Stories From Main Street: New Jersey Restaurant Chain Honors True American Heroes

August 26, 2018 - 4:00 pm

WAYNE, N.J. (WCBS 880) -- U.S. Army veteran Ed Danberry’s chain of New Jersey barbecue restaurants is called American Heroes Smokehouse – and it’s more than just a name.

As WCBS 880’s Sean Adams reported in this week’s edition of “Stories from Main Street,” you might think the reference to “heroes” refers to a sandwich. But it most assuredly does not.

After the cashier asks if you want brisket and beans or pulled pork and slaw, there comes a question, “Are you a veteran?”

“We give a discount to all veterans – 20 percent to veterans – and we give a 100 percent discount to Gold Star Family members,” Danberry said.

Families that have lost someone in the military do not pay a penny at Danberry’s restaurants.

“We opened up a number of new restaurants with the intent of hiring veterans,” he said.

First responders get a 10 percent discount. And on the walls, there are posters and plaques honoring America’s finest.

“The first hero we recognized was Gunnery Sgt. John Basilone, who was a Medal of Honor and Navy Cross recipient,” Danberry said.

Basilone, who was killed during the Battle of Iwo Jima in World War II, was from Raritan, New Jersey – where Danberry grew up.

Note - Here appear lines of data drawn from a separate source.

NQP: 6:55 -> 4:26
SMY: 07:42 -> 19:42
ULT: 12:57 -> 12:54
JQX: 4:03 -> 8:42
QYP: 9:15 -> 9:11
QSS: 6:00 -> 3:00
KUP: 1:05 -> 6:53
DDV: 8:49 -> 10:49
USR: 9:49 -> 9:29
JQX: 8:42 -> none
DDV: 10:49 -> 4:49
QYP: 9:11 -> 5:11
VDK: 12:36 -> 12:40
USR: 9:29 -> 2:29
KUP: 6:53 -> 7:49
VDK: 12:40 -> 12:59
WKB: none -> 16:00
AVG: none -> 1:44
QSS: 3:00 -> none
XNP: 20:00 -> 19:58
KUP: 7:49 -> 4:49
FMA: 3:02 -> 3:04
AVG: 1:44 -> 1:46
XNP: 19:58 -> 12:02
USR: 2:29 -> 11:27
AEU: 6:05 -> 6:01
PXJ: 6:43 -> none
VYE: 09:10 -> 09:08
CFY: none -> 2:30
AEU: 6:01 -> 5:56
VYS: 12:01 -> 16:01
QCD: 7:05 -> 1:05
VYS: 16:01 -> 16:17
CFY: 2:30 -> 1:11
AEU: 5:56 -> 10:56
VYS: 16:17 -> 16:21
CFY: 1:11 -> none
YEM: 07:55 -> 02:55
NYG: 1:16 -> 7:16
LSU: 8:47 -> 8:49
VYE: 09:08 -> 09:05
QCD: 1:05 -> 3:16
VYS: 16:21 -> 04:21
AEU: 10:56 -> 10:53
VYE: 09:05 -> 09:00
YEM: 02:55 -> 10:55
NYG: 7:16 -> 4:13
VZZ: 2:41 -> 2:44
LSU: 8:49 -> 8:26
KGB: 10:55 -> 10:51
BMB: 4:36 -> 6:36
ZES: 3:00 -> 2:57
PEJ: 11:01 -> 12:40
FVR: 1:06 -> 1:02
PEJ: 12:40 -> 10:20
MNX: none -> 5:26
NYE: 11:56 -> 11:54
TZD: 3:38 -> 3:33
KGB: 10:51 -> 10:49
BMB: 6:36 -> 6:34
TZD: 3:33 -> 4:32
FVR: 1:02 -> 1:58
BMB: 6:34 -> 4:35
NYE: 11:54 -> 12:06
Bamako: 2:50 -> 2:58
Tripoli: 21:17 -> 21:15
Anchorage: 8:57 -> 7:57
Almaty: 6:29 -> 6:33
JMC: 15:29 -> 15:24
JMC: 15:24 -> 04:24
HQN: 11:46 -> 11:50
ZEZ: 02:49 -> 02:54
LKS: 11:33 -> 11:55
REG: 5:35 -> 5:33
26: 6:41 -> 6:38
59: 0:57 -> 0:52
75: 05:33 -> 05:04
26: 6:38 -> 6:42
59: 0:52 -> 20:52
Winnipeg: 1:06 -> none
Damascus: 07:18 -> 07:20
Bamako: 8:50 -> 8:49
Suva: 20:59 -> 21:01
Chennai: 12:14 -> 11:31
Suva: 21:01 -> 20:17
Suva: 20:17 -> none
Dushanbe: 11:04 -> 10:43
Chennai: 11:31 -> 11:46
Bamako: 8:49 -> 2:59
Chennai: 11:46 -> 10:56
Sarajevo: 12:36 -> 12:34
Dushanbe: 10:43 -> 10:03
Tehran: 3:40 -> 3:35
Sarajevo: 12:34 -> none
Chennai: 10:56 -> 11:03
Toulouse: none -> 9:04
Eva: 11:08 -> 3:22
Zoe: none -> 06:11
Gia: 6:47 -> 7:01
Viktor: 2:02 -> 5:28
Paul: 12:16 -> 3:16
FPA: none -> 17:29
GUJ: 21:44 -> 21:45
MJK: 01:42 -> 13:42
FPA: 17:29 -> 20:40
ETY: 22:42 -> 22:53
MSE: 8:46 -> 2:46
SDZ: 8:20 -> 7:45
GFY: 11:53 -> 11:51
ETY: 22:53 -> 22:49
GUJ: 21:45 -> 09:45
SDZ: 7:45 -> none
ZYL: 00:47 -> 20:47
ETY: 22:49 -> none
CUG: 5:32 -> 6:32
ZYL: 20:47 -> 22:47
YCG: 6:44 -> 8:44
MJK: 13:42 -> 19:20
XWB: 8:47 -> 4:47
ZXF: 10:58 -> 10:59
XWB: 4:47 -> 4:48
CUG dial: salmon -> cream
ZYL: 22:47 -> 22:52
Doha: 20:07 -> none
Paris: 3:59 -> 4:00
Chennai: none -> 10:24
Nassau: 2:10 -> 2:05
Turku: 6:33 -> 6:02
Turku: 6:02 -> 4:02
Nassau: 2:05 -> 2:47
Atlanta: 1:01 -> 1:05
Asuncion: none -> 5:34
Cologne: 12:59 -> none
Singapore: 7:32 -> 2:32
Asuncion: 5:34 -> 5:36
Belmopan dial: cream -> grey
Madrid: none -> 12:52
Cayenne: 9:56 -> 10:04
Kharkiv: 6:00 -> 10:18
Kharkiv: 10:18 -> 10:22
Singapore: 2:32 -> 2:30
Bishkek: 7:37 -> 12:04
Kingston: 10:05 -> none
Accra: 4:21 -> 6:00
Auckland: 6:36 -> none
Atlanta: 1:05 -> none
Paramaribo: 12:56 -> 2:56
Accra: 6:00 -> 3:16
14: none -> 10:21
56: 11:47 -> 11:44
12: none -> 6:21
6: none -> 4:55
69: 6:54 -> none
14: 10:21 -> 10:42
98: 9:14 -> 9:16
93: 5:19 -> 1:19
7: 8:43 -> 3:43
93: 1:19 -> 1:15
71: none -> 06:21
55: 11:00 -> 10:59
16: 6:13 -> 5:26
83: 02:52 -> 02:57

Another Medal of Honor recipient Danberry’s restaurant recognizes is Mary Walker – the only woman so far who has received the medal.

“She was an abolitionist, she was a feminist, she was a surgeon during the Civil War, and they told her she couldn’t be a surgeon because she was a woman; that she had to be a nurse,” Danberry said.

Danberry himself served stateside during the Vietnam War. A poster in his home lists 60 ancestors who have fought for this country – some who go back to the very beginning.

Danberry Military History
Sean Adams/WCBS 880

“They served with the New Jersey 4th Light Dragoons, which was cavalry; Washington’s eyes,” he said, “and they’ve been serving this country ever since.”

Danberry says he grew up poor. He is a successful entrepreneur now, with businesses that support airports.

The restaurants are more of a personal passion.

“The restaurants – we don’t really do phenomenal,” Danberry said. “We actually hope that we break even, because it’s more about giving back and recognizing people.”